2. PJ Gubernur, Walikota, dan Bupati yang ditunjuk melalui hasil praktik politik balas budi untuk menciptakan loyalitas pada yang sedang berkuasa.

3. Tekanan dan Intimidasi yang diterima oleh beberapa Kepala Desa agar mendukung Pasangan Calon tertentu.

4. BAWASLU dan KPU yang dinilai masih inkompeten sebagai pihak independen yang menjadi pengawas dan penyelenggara pemilu, karena tidak dapat memberikan teguran keras terhadap berbagai kecurangan yang terjadi selama masa kampanye.

5. Integritas Mahkamah Konstitusi (MK) yang bahkan disebut “Hancurnya palu sidang hingga berkeping-keping”. Dimulai dari isu kepentingan, kontroversi perubahan keputusan dan legitimasi MK sebagai pihak pelindung konstitusi di Indonesia.

6. Fakta mengenai persentase suara dalam penentuan kemenangan pada pemilu. Dijelaskan bahwa, ada beberapa hal yang mempengaruhi kemenangan suara pada pilpres selain mendapat 50% lebih dari jumlah keseluruhan, yaitu telah mendapat suara lebih dari setengah jumlah keseluruhan atau bisa disebut minimal 20 provinsi, dan minimal mendapat suara terbanyak dari 20% dari setiap provinsi di Indonesia.

Meskipun informatif dan membuka mata, film ini tak luput dari kekurangan. Fokusnya yang terlampau pada potensi kecurangan tanpa menghadirkan solusi konkret terkesan menimbulkan ketakutan dan pesimisme. Ditambah lagi, minimnya narasumber dari pihak pemerintah dan penyelenggara pemilu membuat film ini dirasa kurang berimbang.

Selain itu, di berbagai platform media sosial telah beredar pula berbagai reaksi yang dihasilkan. Awalnya, kebanyakan masyarakat Indonesia sangat mendukung adanya film dokumenter ini karena dianggap bentuk keberanian dalam menguak data berbagai kecurangan, yang juga sangat erat kaitannya dengan isu demokrasi Indonesia yang sedang terguncang hebat.

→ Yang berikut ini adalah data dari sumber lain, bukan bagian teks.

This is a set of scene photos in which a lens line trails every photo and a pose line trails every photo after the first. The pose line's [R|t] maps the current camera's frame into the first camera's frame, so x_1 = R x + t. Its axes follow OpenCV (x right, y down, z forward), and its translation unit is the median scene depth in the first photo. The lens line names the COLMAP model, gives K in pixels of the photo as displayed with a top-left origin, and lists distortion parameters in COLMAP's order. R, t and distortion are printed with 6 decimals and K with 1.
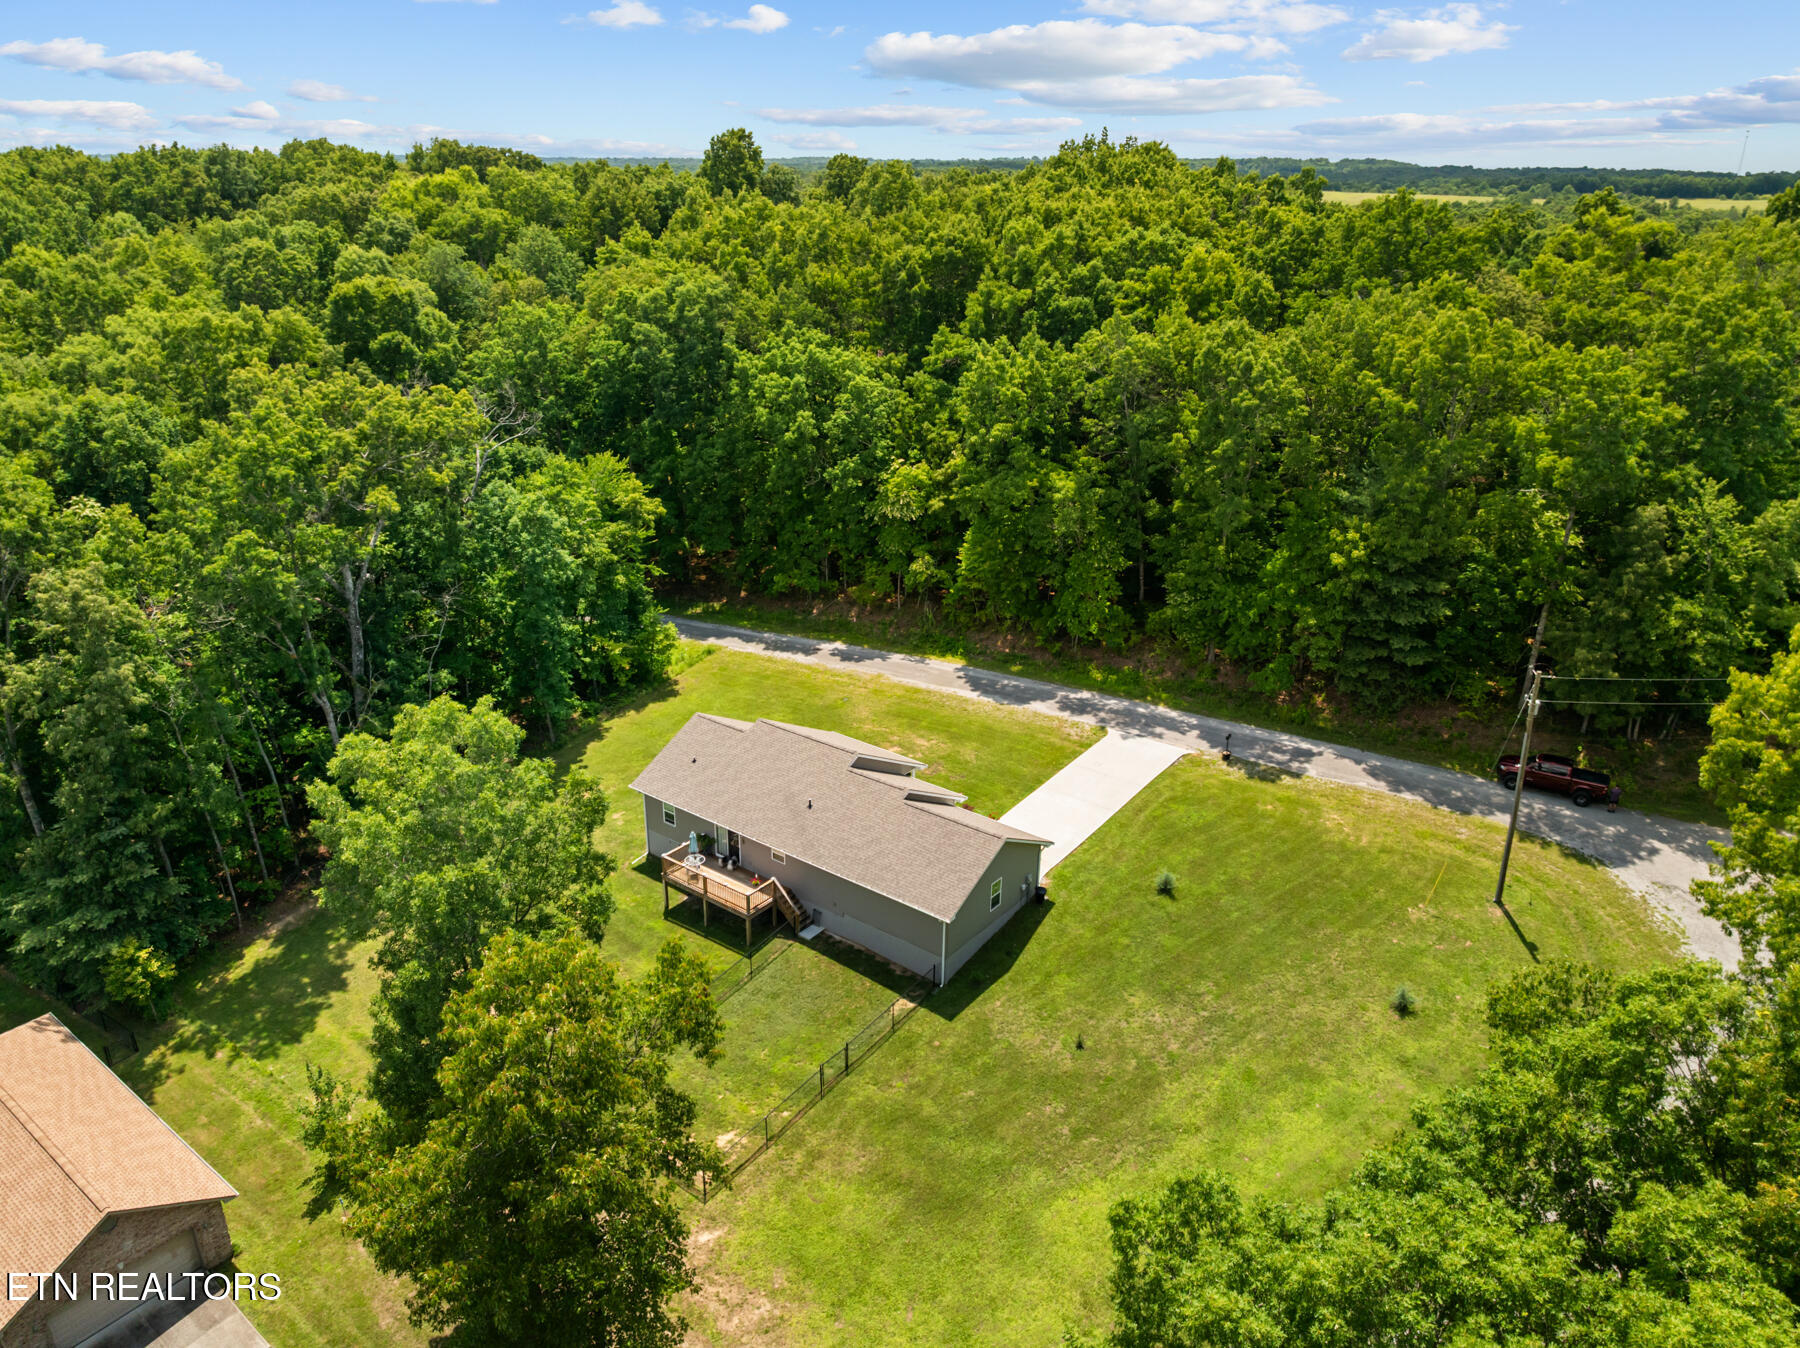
lens RADIAL K [[1290.7, 0, 900.0], [0, 1290.7, 674.0], [0, 0, 1]] dist [-0.007954, -0.003397]
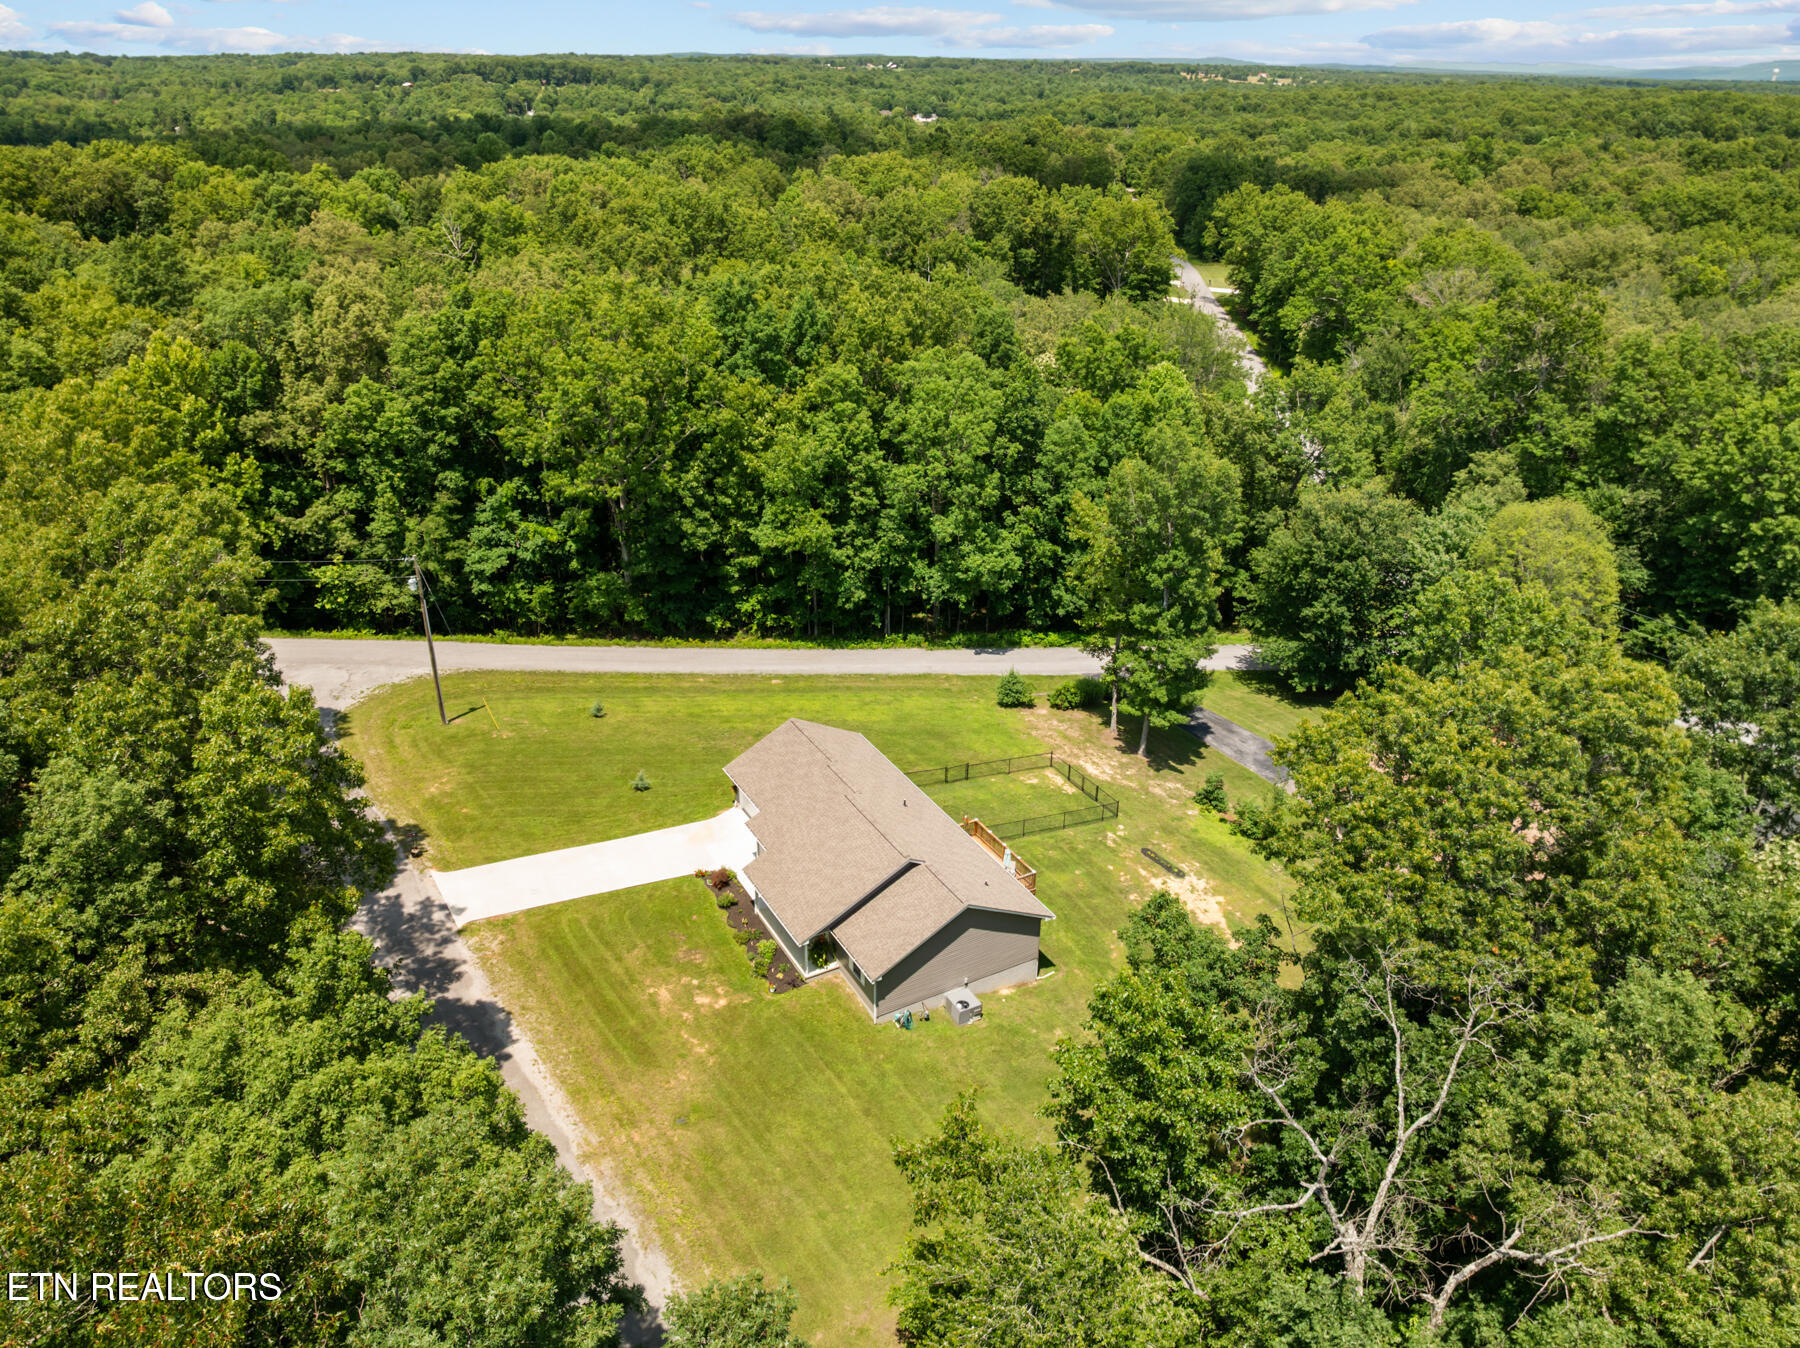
lens RADIAL K [[1290.7, 0, 900.0], [0, 1290.7, 674.0], [0, 0, 1]] dist [-0.007954, -0.003397]
pose [[-0.915423, -0.200789, 0.348833, -0.350760], [0.126126, 0.679927, 0.722351, -0.631297], [-0.382221, 0.705254, -0.597096, 1.306143]]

Namun, tepat setelah sehari film tersebut tayang tak sedikit pula yang mulai mengkritik beberapa hal dari adanya film Dirty Vote tersebut. Mulai dari adanya ketidaknetralan para sosok yang terlibat dibalik layar film tersebut, waktu penayangan yang dinilai tidak tepat karena memicu argumen panas yang ada di masyarakat, bahkan menghadirkan reaksi berupa konverensi pers dari pihak Tim Kampanye Nasional (TKN) pasangan calon nomor urut dua.

Terlepas dari kekurangannya, Dirty Vote tetaplah film penting yang perlu ditonton. Film tersebut merupakan tamparan keras bagi semua pihak yang selama ini apatis terhadap demokrasi. Film ini mengajak kita untuk kritis terhadap informasi, berani melawan kecurangan, dan aktif dalam menjaga demokrasi.

Film ini juga dapat dijadikan sebagai bahan diskusi dan edukasi bagi aktivis, jurnalis, dan pemangku kepentingan lainnya untuk bersama-sama mengawal demokrasi yang bersih dan adil.

Dirty Vote bukan sekadar film dokumenter, tetapi sebuah seruan untuk bangkit dan bergerak demi demokrasi yang lebih baik. Film ini mengingatkan kita bahwa masa depan bangsa ini ada di tangan rakyat, dan hanya dengan partisipasi aktif dan kritis yang dapat menyelamatkan demokrasi .

Dibalik segala kontroversi dan paradigma yang ada dan memengaruhi pada film ini, kita harus mengambil pesan dan memberikan sikap yang lebih bijak. Gunakan suara anda sesuai dengan hati nurani dah hasil pemikiran anda sendiri tanpa pengaruh orang lain. Mari sukseskan pemilu 2024 ini dengan tertib, damai dan adil.